Social demand for ecological engineering and technology has increased in tandem with national economic growth in order to improve the environmental capacity of civil infrastructures. To meet this demand, the Korean Society of Ecology and Infrastructure Engineering (KSEIE) was established in January 2013 and has contributed to the development of ecological engineering technologies. However, the establishment of an educational system for human resources training in ecological engineering is still at an early stage, and it is imperative to develop a curriculum for producing the human resources that can understand and apply ecological principles and functions and that is equipped with the abilities required for ecological conservation, restoration, and creation.

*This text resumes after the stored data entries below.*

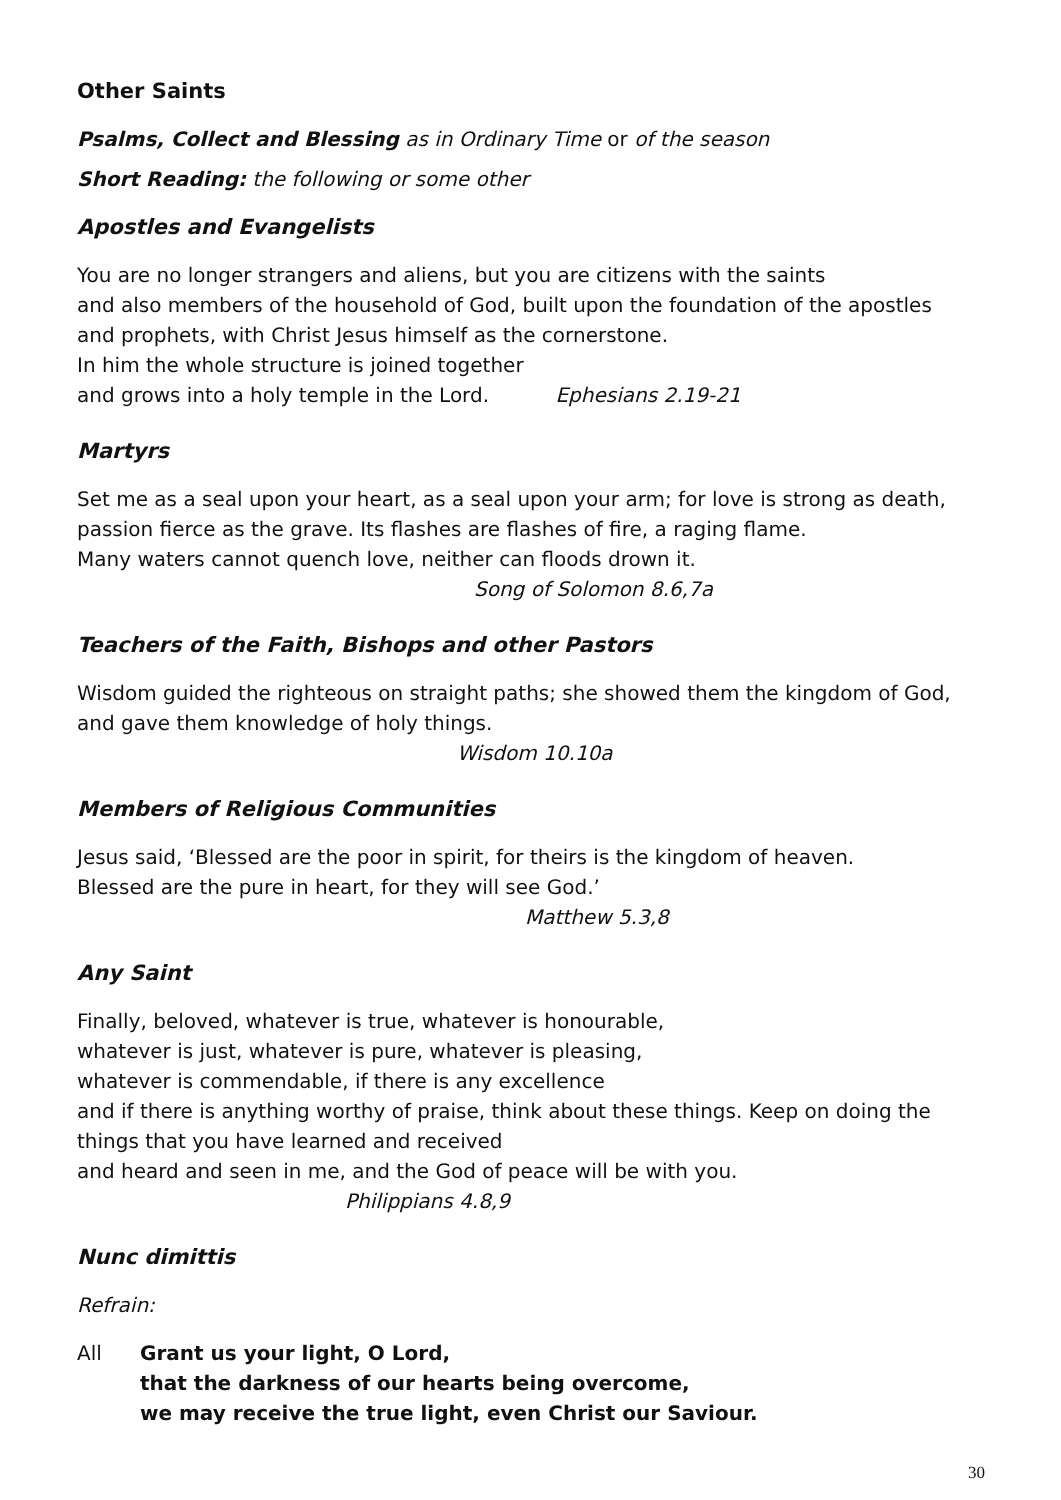Other Saints
Psalms, Collect and Blessing as in Ordinary Time or of the season
Short Reading: the following or some other
Apostles and Evangelists
You are no longer strangers and aliens, but you are citizens with the saints
and also members of the household of God, built upon the foundation of the apostles
and prophets, with Christ Jesus himself as the cornerstone.
In him the whole structure is joined together
and grows into a holy temple in the Lord. Ephesians 2.19-21
Martyrs
Set me as a seal upon your heart, as a seal upon your arm; for love is strong as death,
passion fierce as the grave. Its flashes are flashes of fire, a raging flame.
Many waters cannot quench love, neither can floods drown it.
Song of Solomon 8.6,7a
Teachers of the Faith, Bishops and other Pastors
Wisdom guided the righteous on straight paths; she showed them the kingdom of God,
and gave them knowledge of holy things.
Wisdom 10.10a
Members of Religious Communities
Jesus said, ‘Blessed are the poor in spirit, for theirs is the kingdom of heaven.
Blessed are the pure in heart, for they will see God.’
Matthew 5.3,8
Any Saint
Finally, beloved, whatever is true, whatever is honourable,
whatever is just, whatever is pure, whatever is pleasing,
whatever is commendable, if there is any excellence
and if there is anything worthy of praise, think about these things. Keep on doing the
things that you have learned and received
and heard and seen in me, and the God of peace will be with you.
Philippians 4.8,9
Nunc dimittis
Refrain:
All Grant us your light, O Lord,
that the darkness of our hearts being overcome,
we may receive the true light, even Christ our Saviour.
30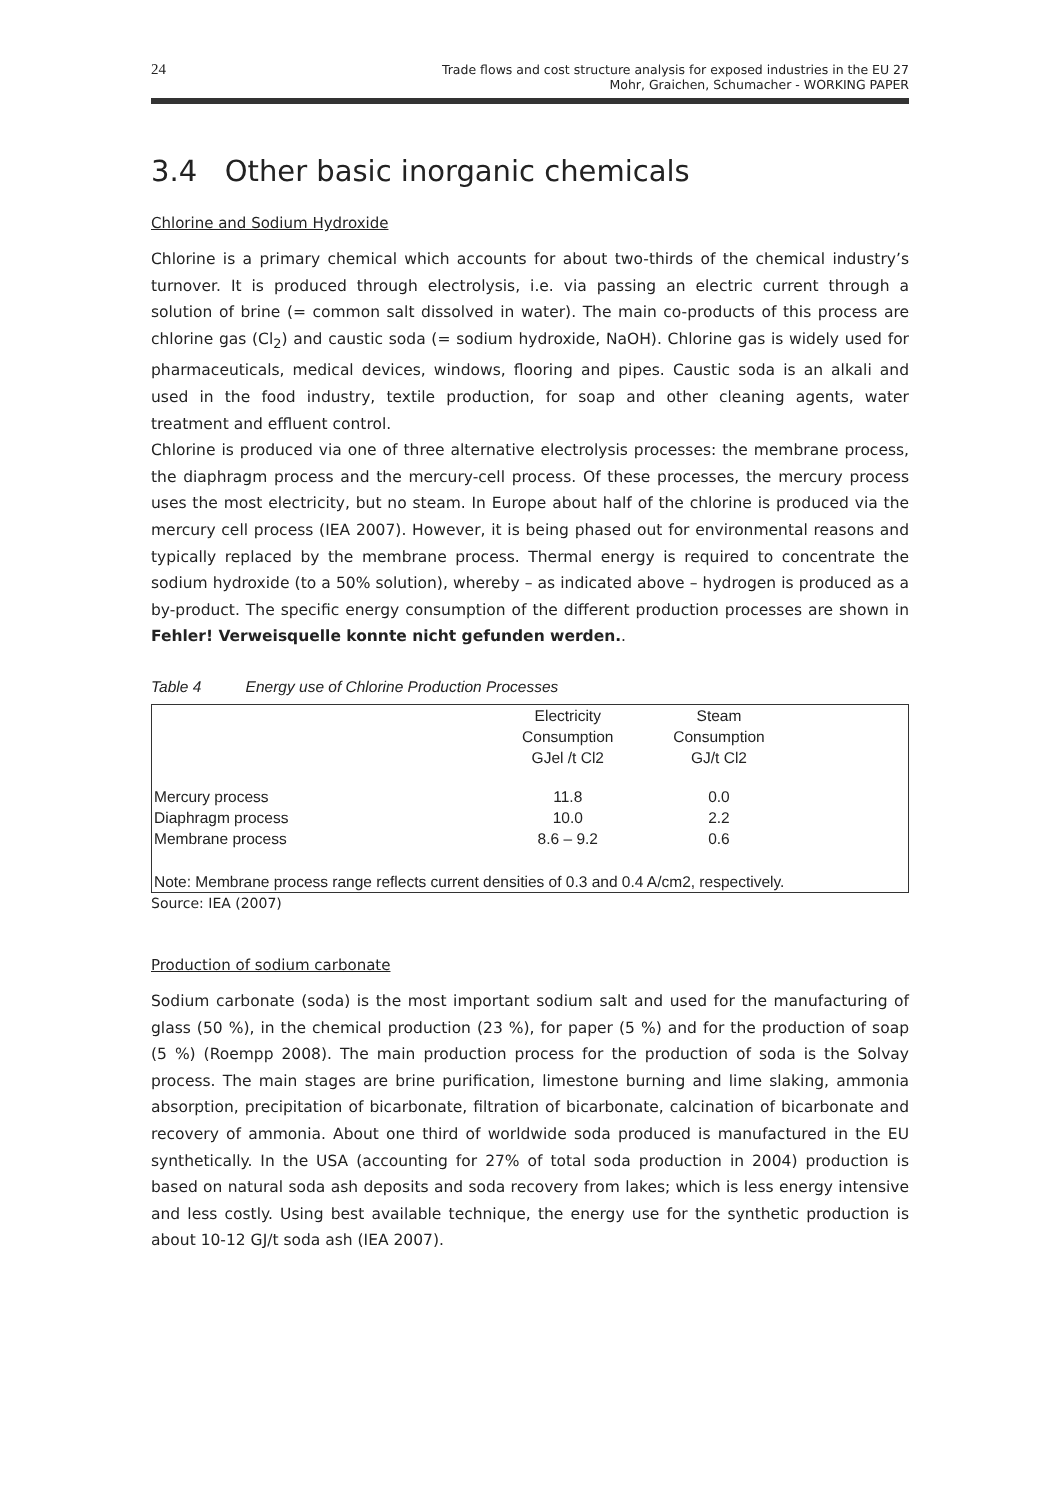24
Trade flows and cost structure analysis for exposed industries in the EU 27
Mohr, Graichen, Schumacher - WORKING PAPER
3.4 Other basic inorganic chemicals
Chlorine and Sodium Hydroxide
Chlorine is a primary chemical which accounts for about two-thirds of the chemical industry’s turnover. It is produced through electrolysis, i.e. via passing an electric current through a solution of brine (= common salt dissolved in water). The main co-products of this process are chlorine gas (Cl<sub>2</sub>) and caustic soda (= sodium hydroxide, NaOH). Chlorine gas is widely used for pharmaceuticals, medical devices, windows, flooring and pipes. Caustic soda is an alkali and used in the food industry, textile production, for soap and other cleaning agents, water treatment and effluent control.
Chlorine is produced via one of three alternative electrolysis processes: the membrane process, the diaphragm process and the mercury-cell process. Of these processes, the mercury process uses the most electricity, but no steam. In Europe about half of the chlorine is produced via the mercury cell process (IEA 2007). However, it is being phased out for environmental reasons and typically replaced by the membrane process. Thermal energy is required to concentrate the sodium hydroxide (to a 50% solution), whereby – as indicated above – hydrogen is produced as a by-product. The specific energy consumption of the different production processes are shown in Fehler! Verweisquelle konnte nicht gefunden werden..
Table 4 Energy use of Chlorine Production Processes
| | Electricity Consumption GJel /t Cl2 | Steam Consumption GJ/t Cl2 | |
| --- | --- | --- | --- |
| Mercury process | 11.8 | 0.0 | |
| Diaphragm process | 10.0 | 2.2 | |
| Membrane process | 8.6 – 9.2 | 0.6 | |
| Note: Membrane process range reflects current densities of 0.3 and 0.4 A/cm2, respectively. | | | |
Source: IEA (2007)
Production of sodium carbonate
Sodium carbonate (soda) is the most important sodium salt and used for the manufacturing of glass (50 %), in the chemical production (23 %), for paper (5 %) and for the production of soap (5 %) (Roempp 2008). The main production process for the production of soda is the Solvay process. The main stages are brine purification, limestone burning and lime slaking, ammonia absorption, precipitation of bicarbonate, filtration of bicarbonate, calcination of bicarbonate and recovery of ammonia. About one third of worldwide soda produced is manufactured in the EU synthetically. In the USA (accounting for 27% of total soda production in 2004) production is based on natural soda ash deposits and soda recovery from lakes; which is less energy intensive and less costly. Using best available technique, the energy use for the synthetic production is about 10-12 GJ/t soda ash (IEA 2007).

As part effort, the KSEIE held a forum, entitled Founding the Education for Ecological Engineering, to discuss the establishment of the education system for ecological engineering in Korea. In this paper, based on the discussions and suggestions made during the forum, we analyzed the current status of ecological engineering education in various disciplines - civil and construction engineering, biology and environment, and landscape planning - in domestic universities, and attempted to seek possible solutions based on the cases of foreign universities. Generally, ecology and other application curricula are taught as fragmented subjects and fields in domestic universities. The development of new education strategies and systematic curricula for multidisciplinary education, ecological response to climate change, and the expansion of research fields is required.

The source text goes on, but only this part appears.